Udita la relazione svolta nella camera di consiglio del giorno 08/05/2024 dal AVV_NOTAIO NOME AVV_NOTAIO.
RILEVATO CHE
OGGETTO:
sindacato di legittimità sulla valutazione degli elementi probatori -esclusione
1.NOME COGNOME aveva lavorato alle dipendenze di RAGIONE_SOCIALE dall’08/10/2008 con inquadramento di operaio livello 5S ccnl settore distribuzione e recapito servizi postali, con mansioni di ‘ripartitore fattorino addetto promiscuamente alla ripartizione e a prestazioni di fattorino anche con uso di motorino o automezzo’ ed era stato addetto ai servizi affidati in appalto alla sua datrice di lavoro da RAGIONE_SOCIALE.

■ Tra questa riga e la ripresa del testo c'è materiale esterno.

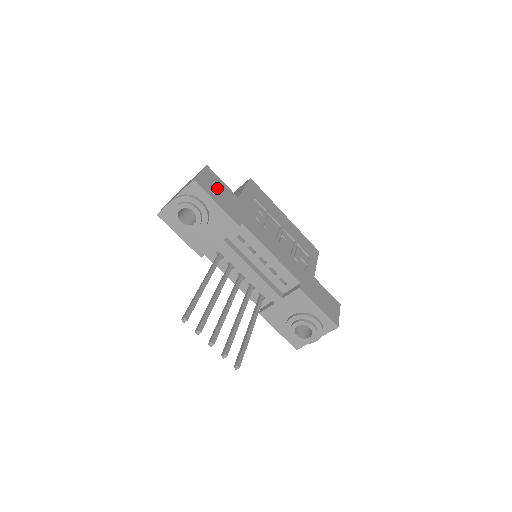
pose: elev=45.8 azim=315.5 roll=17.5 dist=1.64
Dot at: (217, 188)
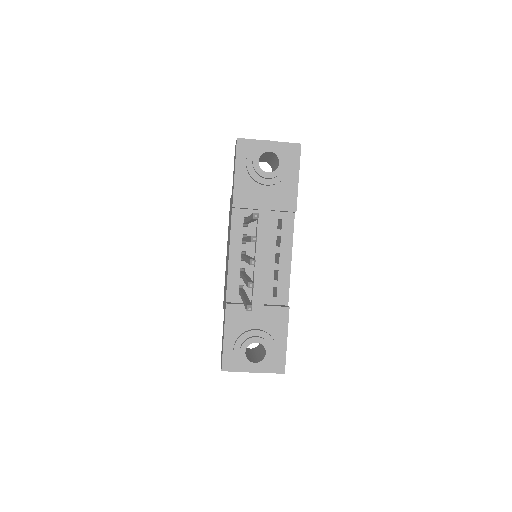
Dot at: occluded
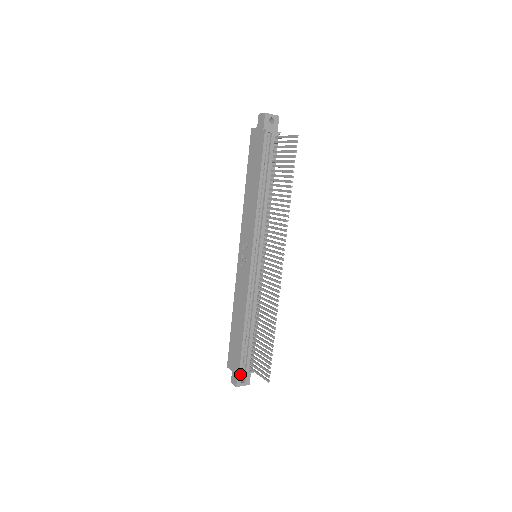
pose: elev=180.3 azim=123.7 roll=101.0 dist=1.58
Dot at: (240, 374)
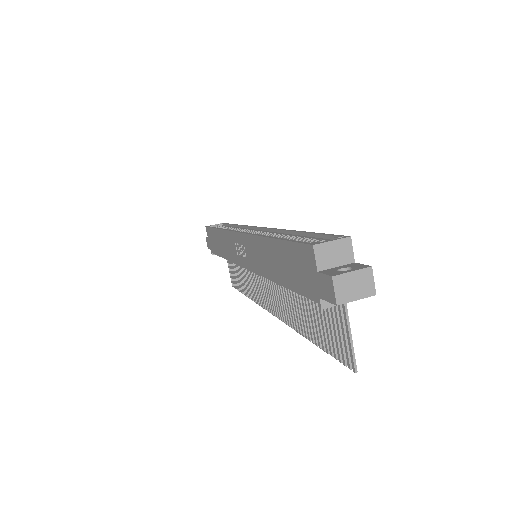
Dot at: occluded
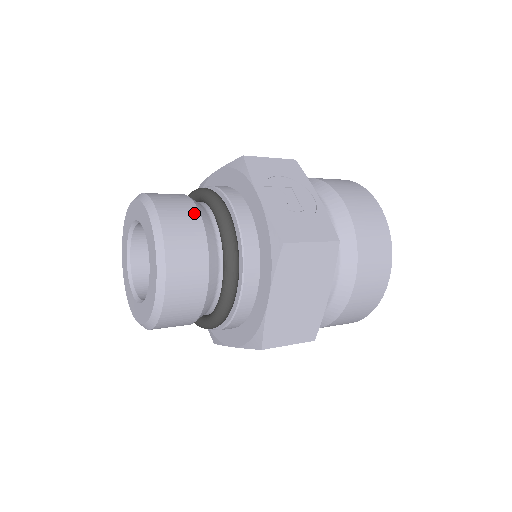
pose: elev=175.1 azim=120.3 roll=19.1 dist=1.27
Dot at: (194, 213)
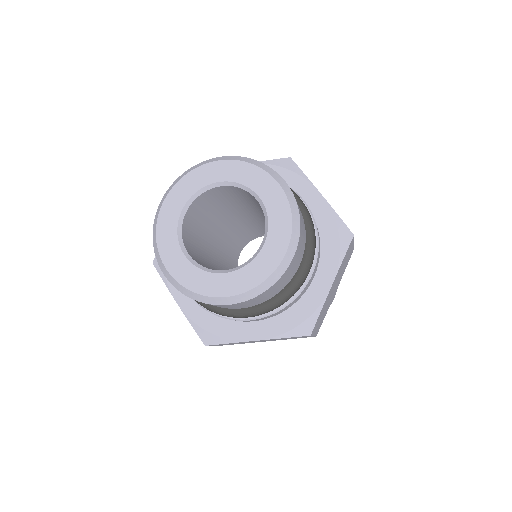
Dot at: occluded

Deduceva di avere in realtà svolto mansioni di fattorino ed autista direttamente alle dipendenze di RAGIONE_SOCIALE, dovendo eseguire le consegne delle raccomandate secondo orari e percorsi indicati da RAGIONE_SOCIALE, funzionali all’organizzazione interna di RAGIONE_SOCIALE, e si serviva di modulistica, abbigliamento e tesserino di riconoscimento forniti da RAGIONE_SOCIALE; ispettori postali controllavano il suo operato; altri dipendenti di RAGIONE_SOCIALE lo contattavano direttamente al cellulare modificando all’occorrenza le sue incombenze o emettendo ordini di servizio.

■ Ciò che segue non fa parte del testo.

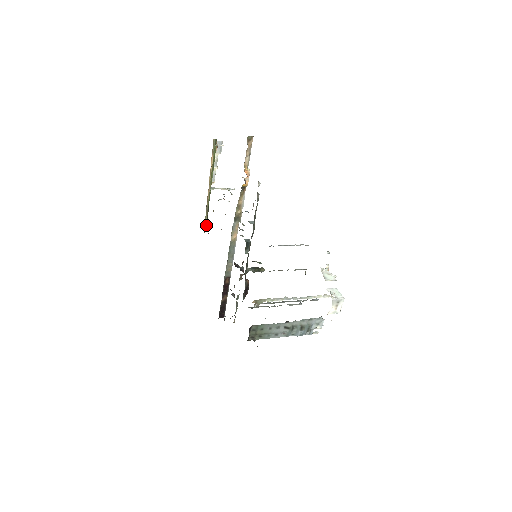
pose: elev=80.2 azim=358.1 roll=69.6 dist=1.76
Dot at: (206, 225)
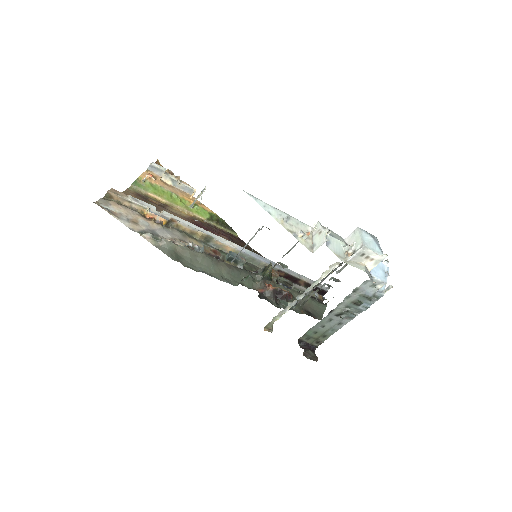
Dot at: (230, 229)
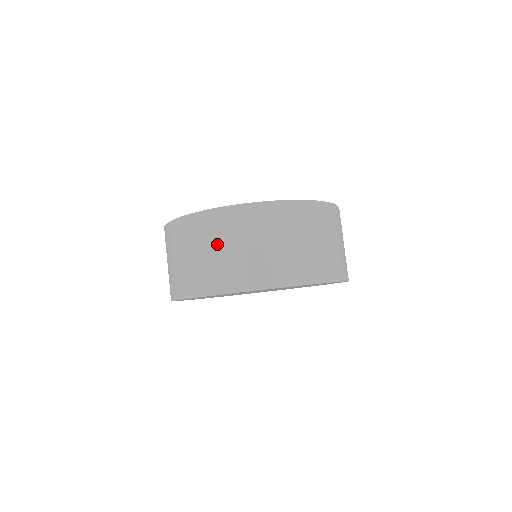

Precisava di essere stato licenziato da RAGIONE_SOCIALE a decorrere dal 31/12/2012 per la scadenza dell’appalto.
Deduceva la nullità del licenziamento, perché intimato da soggetto fittiziamente interposto e quindi non reale datore di lavoro.
Adìva il Tribunale di Cagliari per ottenere l’accertamento della sussistenza di un rapporto di lavoro subordinato alle dipendenze di RAGIONE_SOCIALE e la declaratoria di nullità o di inefficacia del licenziamento, nonché la condanna di RAGIONE_SOCIALE a pagargli le differenze retributive derivanti dal diverso CCNL applicabile.
2.Radicatosi il contraddittorio, espletata la prova testimoniale, il Tribunale rigettava le domande.
3.Con la sentenza indicata in epigrafe la Corte d’Appello rigettava il gravame interposto dallo NOME.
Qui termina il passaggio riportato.